- [PASSAGE TO READ]:
Books, Music & Movies · New Stuff for Kids

Fabulous new books for kids of all ages!

cover image of A Bean, a Stalk, and a Boy Named Jack

A Bean, a Stalk, and a Boy Named Jack

William Joyce

If you think you know the story of Jack and the Beanstalk, you might want to think again. In this fairy tale with a twist, it hasn't rained in days and the king has dictated that something must be done - after all, his royal pinky toe is getting stinky! With a little magical help from a wizard, young Jack, paired with his pea pod pal, will find a GIANT reason as to why there's no water left in the kingdom...and prove that size doesn't prevent anyone from doing something BIG. Ages 3 to 8.

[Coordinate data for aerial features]
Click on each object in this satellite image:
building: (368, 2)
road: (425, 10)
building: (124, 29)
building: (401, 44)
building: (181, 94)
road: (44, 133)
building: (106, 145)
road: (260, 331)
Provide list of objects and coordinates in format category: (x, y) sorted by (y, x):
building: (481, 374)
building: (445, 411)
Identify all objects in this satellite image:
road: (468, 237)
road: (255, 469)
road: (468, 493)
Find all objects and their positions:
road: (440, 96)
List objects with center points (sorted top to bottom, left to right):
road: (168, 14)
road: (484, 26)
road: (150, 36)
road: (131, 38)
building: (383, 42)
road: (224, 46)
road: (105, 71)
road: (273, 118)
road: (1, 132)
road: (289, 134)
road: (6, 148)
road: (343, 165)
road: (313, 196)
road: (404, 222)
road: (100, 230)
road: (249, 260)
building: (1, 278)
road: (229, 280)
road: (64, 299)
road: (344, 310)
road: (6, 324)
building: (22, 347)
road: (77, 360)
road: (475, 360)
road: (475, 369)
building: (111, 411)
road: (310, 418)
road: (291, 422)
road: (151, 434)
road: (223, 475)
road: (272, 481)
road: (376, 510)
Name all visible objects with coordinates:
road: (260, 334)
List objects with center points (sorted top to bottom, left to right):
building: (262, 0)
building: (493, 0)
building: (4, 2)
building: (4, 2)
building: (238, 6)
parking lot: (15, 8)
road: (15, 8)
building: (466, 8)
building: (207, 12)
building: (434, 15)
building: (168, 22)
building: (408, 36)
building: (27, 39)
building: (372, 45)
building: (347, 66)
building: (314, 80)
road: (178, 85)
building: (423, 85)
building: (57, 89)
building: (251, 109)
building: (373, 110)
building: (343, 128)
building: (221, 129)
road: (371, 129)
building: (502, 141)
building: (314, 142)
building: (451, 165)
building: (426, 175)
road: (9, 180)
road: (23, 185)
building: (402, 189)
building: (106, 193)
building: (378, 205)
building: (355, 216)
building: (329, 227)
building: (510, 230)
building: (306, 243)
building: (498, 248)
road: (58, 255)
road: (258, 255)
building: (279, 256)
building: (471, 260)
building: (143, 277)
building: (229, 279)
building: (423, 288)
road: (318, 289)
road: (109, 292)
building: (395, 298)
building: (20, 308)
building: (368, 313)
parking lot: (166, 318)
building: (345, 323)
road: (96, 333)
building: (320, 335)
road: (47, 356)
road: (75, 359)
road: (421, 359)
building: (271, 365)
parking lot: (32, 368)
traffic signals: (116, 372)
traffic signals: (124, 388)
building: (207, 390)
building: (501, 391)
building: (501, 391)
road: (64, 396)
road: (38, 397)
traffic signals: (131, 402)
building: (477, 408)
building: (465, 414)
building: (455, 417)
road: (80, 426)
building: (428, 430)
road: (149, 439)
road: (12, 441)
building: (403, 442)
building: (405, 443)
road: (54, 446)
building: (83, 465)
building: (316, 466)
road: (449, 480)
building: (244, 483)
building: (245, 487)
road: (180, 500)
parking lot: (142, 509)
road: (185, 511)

- [TASKS TO CARRY OUT]:
1. Summarize the children's book page in two sentences.
2. Output the part of the children's book page that opens with the words containing "William Joyce" and closes with "Ages 3 to 8.".
The listing was taken from a separate source.

- [OUTPUTS FOR THE TASKS]:
1. The children's book page presents William Joyce's A Bean, a Stalk, and a Boy Named Jack, a fairy tale with a twist on the story of Jack and the Beanstalk, for ages 3 to 8. It hasn't rained in days, and with a wizard's magical help and his pea pod pal, Jack finds a giant reason why the kingdom has no water left, proving that size doesn't prevent anyone from doing something big.

2.
William Joyce

If you think you know the story of Jack and the Beanstalk, you might want to think again. In this fairy tale with a twist, it hasn't rained in days and the king has dictated that something must be done - after all, his royal pinky toe is getting stinky! With a little magical help from a wizard, young Jack, paired with his pea pod pal, will find a GIANT reason as to why there's no water left in the kingdom...and prove that size doesn't prevent anyone from doing something BIG. Ages 3 to 8.